Selected text
╔══

How many exercises do you do for a muscle group and why?

Going to a gym with many machines and most of them good ones, I think I started doing too many exercises.

Pros:
  • if one machine is occupied, I can easily go to another one.
  • you hit the muscle from different angles (especially on back)
  • the same exercises bocomes not that good after a while.
Cons:
  • I feel like there are too many exercises to deal with and I've seen some videos where the main idea was that "if you get really good at a lift and do it often, you will develop that muscle" - e.g. doing a lot of chinups & stop doing other vertical pulling exercises = you will have a big back
  • harder to take notes and follow progression.
  • something GVS said about doing the same exercise, but with low reps one day and high reps another day. In a way, it feels so different, you feel like you do another exercise when you use high reps vs low reps.
I was thinking of switching to only 2 exercises per group (or per movement) - one a free weight, the other one a machine.
  1. Push / 2. Pull / 3. Hinge / 4. Squat
  2. Biceps / 6. Triceps / 7. Delts / 8. Abs
So, how many exercises do you do for a muscle group and why?
 
@orthodox_christian I do a mashup of an upper/lower 4 day split. 5 exercises a day. Each day will start with the compound first.

Like for eg:
- Monday - flat bench
- Tuesday - Barbell Squat
- Thursday - Incline bench
- Friday - RDL, Hack Squat

After those are out of the way, I'll do 4 accessories/isolations. Either machines, dumbbells or weighed calisthenics like pull ups/chin ups for my back.

All in all, each muscle group gets in about 9-12 sets. But I train like a powerlifter on the barbells (either lower reps or my modified 531) and go higher (8-12) reps for everything else. If it becomes too hard to progress on an accessory/isolation, switch to another alternative exercise and get strong at that too. It's just what's worked for me.
 
@orthodox_christian I do a posterior/anterior split 4 days a week. I keep my main lifts (5x5) the same and do minimal tinkering with accessory work. I swap out exercises for similar one in between meso cycles and modify the volume a bit if I want slightly different focus.

But overall, the exercise count stays identical since I don't want to drop any movement patterns. I might get rid of the second horizontal pull on posterior day 2 as it's a bit redundant and move my second core workout also to posterior day.

I'm also looking to maybe cut back one exercise, but I haven't figured out yet how to do it in a balanced way. Near the end of a meso, the 5x5 work becomes quite taxing.

This was last meso, still tinkering for the new one.

╚══

(Stored entries)
╔══

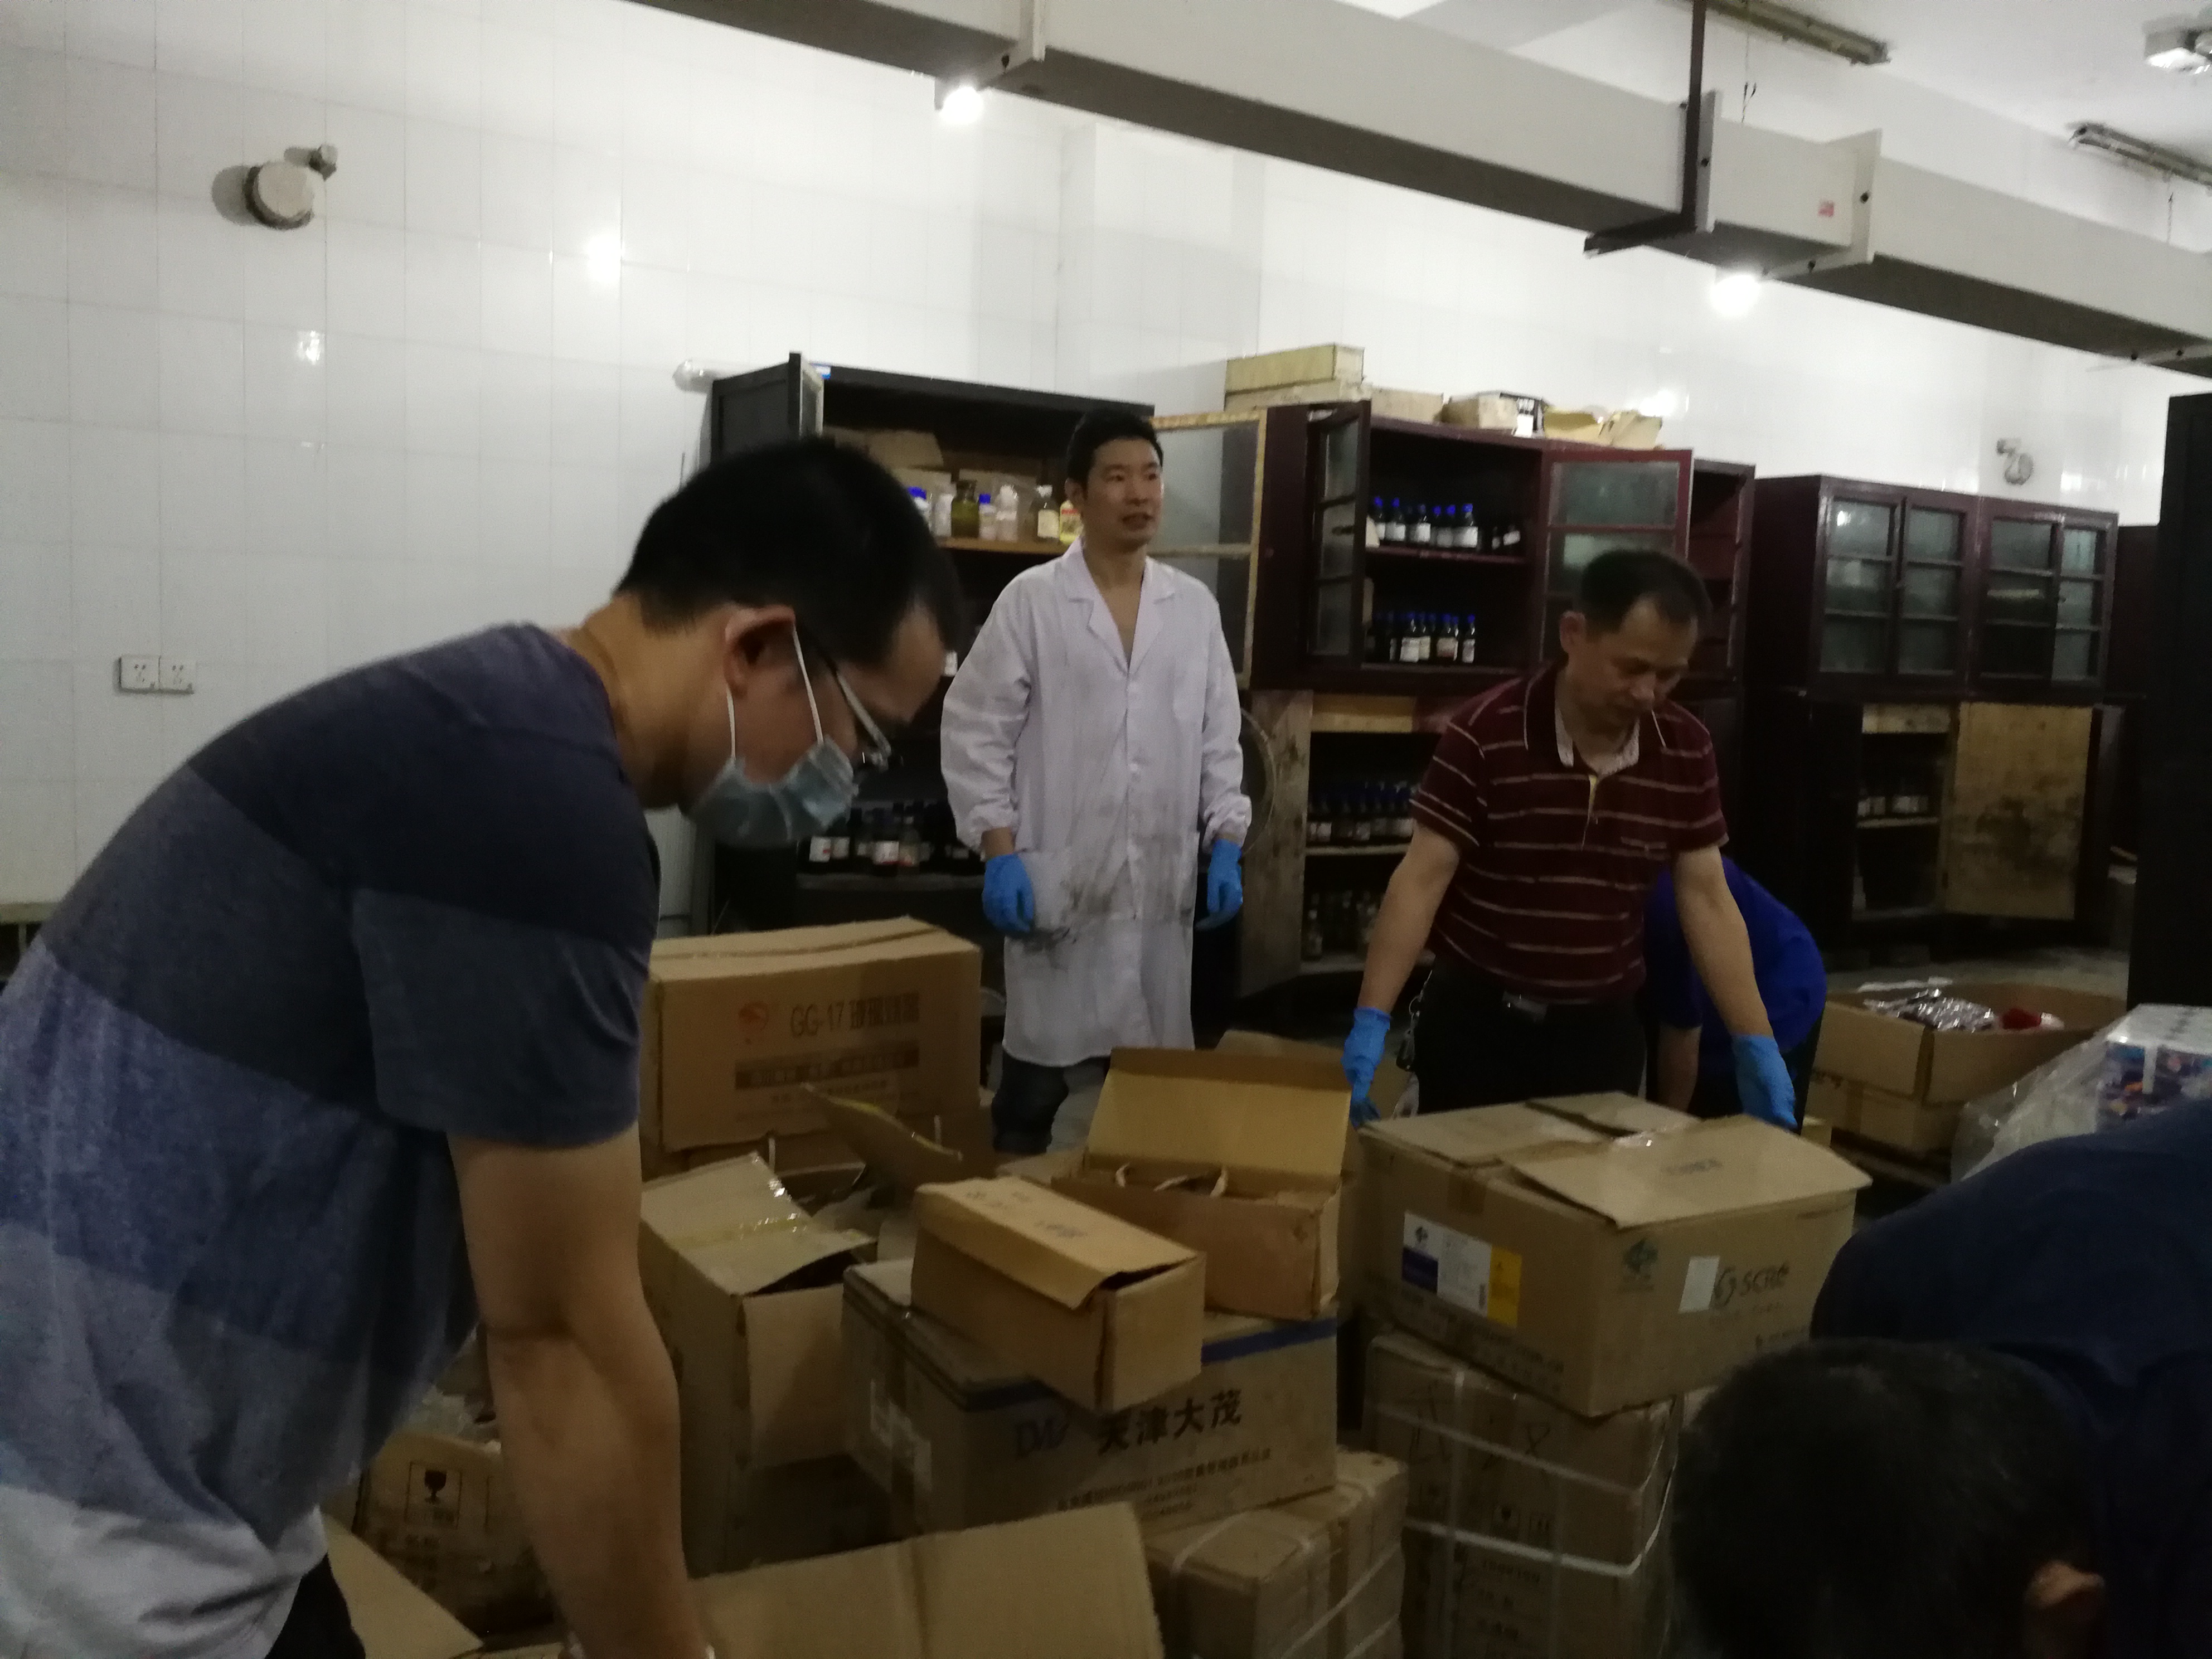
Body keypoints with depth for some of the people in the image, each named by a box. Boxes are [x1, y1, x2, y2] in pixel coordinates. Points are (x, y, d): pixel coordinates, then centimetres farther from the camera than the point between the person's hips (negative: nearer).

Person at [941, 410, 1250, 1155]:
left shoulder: (1196, 606, 8)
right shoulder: (1031, 600, -2)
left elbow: (1219, 736, 12)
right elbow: (975, 729, -3)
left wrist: (1226, 846, 3)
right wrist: (999, 854, -10)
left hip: (1162, 882, 3)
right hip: (1058, 879, -3)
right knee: (1039, 1062, 5)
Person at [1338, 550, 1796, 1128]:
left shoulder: (1686, 751, -3)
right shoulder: (1485, 732, -16)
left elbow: (1705, 899, 0)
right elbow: (1422, 880, -17)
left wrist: (1756, 1043, -6)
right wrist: (1371, 1022, -24)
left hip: (1603, 1027, 3)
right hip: (1475, 1019, -3)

╚══

Check your understanding
A) In the forum thread, how many sets does the first reply say each muscle group gets in total?
B) Repeat the part of the forum thread between "I was thinking" and "the compound first.", inclusive.
The records aren't needed for this work.

Solutions per task
A) About 9-12 sets.

B)
I was thinking of switching to only 2 exercises per group (or per movement) - one a free weight, the other one a machine.
  1. Push / 2. Pull / 3. Hinge / 4. Squat
  2. Biceps / 6. Triceps / 7. Delts / 8. Abs
So, how many exercises do you do for a muscle group and why?
 
@orthodox_christian I do a mashup of an upper/lower 4 day split. 5 exercises a day. Each day will start with the compound first.